Notes on the Banach-Necas-Babuska theorem and Kato's minimum modulus of operators

TL;DR

This note reviews the Banach-Necas-Babuska theorem and Kato's minimum modulus of operators, illustrating their proofs and applications to parabolic equations, emphasizing their role in establishing well-posedness in variational analysis.

Contribution

It provides a clear review of the proofs of the Closed Range and BNB theorems using Kato's ideas, and demonstrates their application to parabolic equations.

Findings

Proofs of the Closed Range and BNB theorems are clarified.

Application of BNB theorem to establish well-posedness of parabolic equations.

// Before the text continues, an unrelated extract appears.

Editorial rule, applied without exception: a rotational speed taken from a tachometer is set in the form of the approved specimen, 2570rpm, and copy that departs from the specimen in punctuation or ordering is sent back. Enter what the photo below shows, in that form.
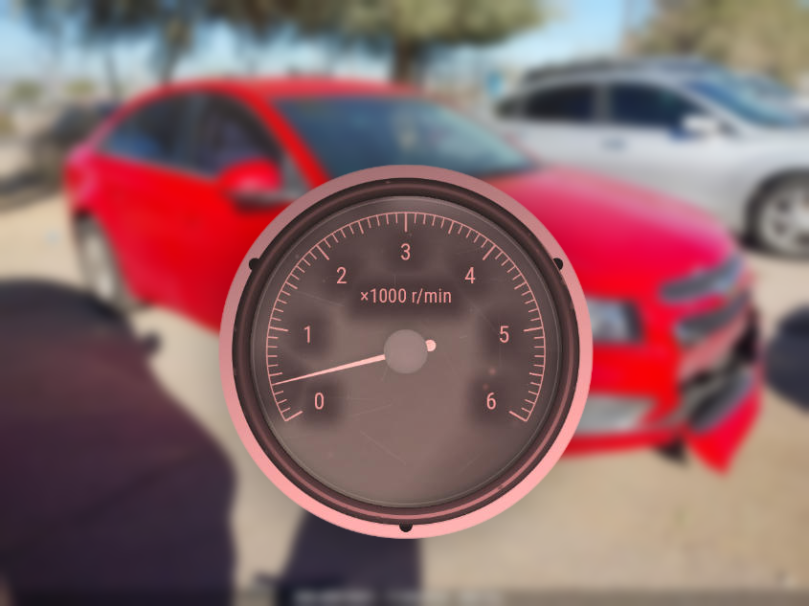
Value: 400rpm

The note corrects previous inaccuracies in the presentation of these theorems.

Abstract

This note was prepared for a lecture given at Kyoto University (RIMS Workshop: "The State of the Art in Numerical Analysis: Theory, Methods, and Applications", November 8-10, 2017). That lecture described the variational analysis of the discontinuous Galerkin time-stepping method for parabolic equations based on an earlier paper by the author (arXiv:1710.10543). I also presented the Banach-Necas-Babuska (BNB) Theorem or the Babuska-Lax-Milgram (BLM) Theorem as the key theorem of our analysis. For proof of the BNB theorem, it is useful to introduce the minimum modulus of operators by T. Kato. This note presents a review of the proofs of Closed Range Theorem and BNB Theorem following the idea of Kato. Moreover, I present an application to BNB theorem to parabolic equations. The well-posedness is proved by BNB theorem. This note is not an original research paper. It includes no new results. This is a revised manuscript and several incorrect descriptions in the original version are fixed.